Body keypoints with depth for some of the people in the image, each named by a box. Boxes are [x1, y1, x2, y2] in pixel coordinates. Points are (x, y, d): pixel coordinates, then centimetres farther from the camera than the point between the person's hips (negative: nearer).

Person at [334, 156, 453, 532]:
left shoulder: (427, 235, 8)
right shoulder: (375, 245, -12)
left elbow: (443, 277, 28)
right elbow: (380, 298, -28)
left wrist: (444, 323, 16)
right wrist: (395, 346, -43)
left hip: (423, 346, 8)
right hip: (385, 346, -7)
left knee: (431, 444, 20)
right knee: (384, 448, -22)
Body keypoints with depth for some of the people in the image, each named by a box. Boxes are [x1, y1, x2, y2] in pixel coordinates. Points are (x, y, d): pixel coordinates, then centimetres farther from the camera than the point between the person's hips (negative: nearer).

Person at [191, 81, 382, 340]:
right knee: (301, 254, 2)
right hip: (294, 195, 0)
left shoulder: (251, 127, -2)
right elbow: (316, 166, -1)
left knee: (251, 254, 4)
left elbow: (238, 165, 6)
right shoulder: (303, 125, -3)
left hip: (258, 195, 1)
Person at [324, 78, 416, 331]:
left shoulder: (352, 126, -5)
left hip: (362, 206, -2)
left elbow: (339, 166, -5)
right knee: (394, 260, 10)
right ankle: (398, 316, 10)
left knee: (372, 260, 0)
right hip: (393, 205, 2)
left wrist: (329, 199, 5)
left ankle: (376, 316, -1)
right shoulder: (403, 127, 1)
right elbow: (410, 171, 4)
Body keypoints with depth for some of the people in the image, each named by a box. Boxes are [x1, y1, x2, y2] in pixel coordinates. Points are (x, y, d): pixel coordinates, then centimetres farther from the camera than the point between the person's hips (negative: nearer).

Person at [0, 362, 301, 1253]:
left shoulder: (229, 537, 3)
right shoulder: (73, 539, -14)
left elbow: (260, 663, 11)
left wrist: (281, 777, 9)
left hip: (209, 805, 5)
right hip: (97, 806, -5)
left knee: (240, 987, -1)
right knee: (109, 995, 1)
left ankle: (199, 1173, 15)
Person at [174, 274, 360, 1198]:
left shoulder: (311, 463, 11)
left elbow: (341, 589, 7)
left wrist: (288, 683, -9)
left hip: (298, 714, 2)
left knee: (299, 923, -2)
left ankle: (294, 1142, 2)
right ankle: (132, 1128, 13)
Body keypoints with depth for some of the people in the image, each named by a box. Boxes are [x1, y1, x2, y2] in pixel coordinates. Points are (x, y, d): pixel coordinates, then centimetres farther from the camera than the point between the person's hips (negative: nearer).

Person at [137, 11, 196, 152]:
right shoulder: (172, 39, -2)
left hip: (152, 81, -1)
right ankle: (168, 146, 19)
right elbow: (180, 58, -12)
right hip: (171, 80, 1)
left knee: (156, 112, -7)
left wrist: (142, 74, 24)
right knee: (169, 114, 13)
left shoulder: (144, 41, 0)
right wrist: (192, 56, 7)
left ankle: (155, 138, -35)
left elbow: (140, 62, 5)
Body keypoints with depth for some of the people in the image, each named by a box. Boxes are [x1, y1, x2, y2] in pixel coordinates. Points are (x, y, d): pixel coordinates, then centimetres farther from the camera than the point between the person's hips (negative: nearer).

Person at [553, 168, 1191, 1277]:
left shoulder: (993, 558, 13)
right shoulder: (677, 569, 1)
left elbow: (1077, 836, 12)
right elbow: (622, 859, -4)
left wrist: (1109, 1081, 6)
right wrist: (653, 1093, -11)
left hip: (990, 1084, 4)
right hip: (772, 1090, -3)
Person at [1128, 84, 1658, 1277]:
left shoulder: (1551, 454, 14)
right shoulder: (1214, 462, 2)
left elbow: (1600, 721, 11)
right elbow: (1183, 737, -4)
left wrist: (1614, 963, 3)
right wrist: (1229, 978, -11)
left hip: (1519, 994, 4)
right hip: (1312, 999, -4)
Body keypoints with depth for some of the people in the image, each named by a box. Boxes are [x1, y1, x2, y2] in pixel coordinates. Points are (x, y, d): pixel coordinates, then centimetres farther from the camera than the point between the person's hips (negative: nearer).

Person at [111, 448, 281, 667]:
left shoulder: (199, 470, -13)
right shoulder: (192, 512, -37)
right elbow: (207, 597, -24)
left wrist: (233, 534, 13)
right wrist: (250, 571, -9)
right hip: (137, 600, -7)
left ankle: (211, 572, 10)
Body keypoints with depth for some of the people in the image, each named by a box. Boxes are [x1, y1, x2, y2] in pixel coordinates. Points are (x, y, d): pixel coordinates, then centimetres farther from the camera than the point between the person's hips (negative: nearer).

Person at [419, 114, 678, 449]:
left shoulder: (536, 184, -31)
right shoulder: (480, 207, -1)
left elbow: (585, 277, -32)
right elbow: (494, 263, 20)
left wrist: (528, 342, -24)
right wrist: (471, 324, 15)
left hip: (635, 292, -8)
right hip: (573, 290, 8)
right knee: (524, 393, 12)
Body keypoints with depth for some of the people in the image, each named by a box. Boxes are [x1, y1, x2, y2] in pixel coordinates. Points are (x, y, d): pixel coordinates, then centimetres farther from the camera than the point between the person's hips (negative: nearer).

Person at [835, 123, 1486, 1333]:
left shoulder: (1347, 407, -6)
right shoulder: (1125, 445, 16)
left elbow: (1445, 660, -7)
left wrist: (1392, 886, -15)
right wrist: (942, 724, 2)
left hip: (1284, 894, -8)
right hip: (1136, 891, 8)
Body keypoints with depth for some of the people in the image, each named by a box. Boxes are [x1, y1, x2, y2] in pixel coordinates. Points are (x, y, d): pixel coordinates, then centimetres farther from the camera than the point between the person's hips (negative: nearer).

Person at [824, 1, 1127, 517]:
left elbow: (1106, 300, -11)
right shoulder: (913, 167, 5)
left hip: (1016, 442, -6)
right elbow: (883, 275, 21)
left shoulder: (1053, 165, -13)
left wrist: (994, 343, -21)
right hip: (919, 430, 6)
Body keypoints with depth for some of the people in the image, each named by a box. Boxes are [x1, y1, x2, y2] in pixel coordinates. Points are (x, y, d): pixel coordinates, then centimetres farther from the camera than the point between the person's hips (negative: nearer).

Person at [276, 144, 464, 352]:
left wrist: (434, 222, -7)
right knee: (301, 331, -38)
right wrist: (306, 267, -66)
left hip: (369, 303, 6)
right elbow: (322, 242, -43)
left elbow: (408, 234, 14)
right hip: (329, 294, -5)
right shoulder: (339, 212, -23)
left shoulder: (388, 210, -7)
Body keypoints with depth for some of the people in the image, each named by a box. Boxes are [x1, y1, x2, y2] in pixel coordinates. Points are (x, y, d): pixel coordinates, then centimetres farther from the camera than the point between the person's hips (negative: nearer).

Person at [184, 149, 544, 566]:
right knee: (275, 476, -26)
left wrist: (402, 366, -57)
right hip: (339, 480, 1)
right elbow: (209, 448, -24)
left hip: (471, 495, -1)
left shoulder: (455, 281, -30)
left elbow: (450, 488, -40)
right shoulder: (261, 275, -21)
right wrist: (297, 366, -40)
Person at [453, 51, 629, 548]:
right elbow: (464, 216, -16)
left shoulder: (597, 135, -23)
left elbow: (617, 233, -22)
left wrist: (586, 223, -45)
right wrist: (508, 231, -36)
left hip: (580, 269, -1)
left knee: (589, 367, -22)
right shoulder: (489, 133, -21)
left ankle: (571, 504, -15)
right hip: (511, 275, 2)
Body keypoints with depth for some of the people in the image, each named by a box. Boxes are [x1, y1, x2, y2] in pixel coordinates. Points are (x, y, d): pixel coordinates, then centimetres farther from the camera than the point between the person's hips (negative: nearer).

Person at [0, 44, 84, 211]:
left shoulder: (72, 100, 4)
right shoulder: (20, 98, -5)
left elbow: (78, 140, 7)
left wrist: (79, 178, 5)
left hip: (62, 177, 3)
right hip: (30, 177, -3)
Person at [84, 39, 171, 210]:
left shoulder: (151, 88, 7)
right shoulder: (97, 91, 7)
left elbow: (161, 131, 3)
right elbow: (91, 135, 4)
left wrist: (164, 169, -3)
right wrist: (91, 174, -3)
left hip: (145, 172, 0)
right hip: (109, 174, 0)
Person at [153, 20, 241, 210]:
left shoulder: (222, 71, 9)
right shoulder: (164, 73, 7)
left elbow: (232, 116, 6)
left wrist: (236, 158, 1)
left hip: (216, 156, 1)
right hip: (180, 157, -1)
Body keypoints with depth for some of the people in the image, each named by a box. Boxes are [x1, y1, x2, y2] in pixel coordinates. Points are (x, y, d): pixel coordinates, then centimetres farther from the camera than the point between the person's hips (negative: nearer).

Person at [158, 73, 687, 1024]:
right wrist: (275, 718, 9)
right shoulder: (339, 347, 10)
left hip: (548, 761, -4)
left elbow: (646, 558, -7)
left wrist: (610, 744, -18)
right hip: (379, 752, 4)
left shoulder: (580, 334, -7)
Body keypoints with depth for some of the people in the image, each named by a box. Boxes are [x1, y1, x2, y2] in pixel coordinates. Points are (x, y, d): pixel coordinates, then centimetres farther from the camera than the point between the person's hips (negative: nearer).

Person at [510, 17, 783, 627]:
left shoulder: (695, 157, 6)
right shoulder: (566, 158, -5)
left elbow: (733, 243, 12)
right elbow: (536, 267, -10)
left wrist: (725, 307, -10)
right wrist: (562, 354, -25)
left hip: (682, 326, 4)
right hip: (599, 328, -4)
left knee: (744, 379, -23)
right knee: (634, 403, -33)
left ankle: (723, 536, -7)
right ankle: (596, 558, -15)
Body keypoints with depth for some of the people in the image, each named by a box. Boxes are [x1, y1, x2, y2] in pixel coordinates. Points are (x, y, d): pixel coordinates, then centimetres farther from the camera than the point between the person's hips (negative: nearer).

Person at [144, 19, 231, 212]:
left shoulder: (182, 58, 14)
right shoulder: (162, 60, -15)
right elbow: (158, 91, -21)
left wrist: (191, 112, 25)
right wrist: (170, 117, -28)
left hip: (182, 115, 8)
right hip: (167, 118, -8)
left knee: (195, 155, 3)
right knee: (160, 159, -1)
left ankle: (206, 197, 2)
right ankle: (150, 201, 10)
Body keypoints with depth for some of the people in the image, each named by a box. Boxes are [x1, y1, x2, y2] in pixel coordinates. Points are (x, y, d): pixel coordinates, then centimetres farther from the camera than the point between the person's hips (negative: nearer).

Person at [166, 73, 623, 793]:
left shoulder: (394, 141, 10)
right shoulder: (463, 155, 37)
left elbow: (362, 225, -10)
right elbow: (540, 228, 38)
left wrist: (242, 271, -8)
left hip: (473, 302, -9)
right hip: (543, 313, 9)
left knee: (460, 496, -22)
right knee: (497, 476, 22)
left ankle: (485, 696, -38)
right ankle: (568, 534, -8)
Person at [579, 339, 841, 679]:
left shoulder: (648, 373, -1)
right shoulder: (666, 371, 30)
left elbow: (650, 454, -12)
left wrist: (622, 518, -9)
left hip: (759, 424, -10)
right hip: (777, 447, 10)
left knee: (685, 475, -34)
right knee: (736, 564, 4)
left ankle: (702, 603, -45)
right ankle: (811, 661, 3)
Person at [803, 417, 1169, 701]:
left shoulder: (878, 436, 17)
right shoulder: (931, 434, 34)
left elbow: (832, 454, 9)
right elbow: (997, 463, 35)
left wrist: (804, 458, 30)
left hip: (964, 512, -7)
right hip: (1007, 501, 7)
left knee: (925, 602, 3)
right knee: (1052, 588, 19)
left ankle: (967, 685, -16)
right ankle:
========================
■ **Task instructions**
Whatever else the listing above holds, retype exactly only the lines from the one containing "left shoulder: (352, 126, -5)" to the one containing "right elbow: (410, 171, 4)", both ends kept.

■ **Answer to this exercise**
left shoulder: (352, 126, -5)
left hip: (362, 206, -2)
left elbow: (339, 166, -5)
right knee: (394, 260, 10)
right ankle: (398, 316, 10)
left knee: (372, 260, 0)
right hip: (393, 205, 2)
left wrist: (329, 199, 5)
left ankle: (376, 316, -1)
right shoulder: (403, 127, 1)
right elbow: (410, 171, 4)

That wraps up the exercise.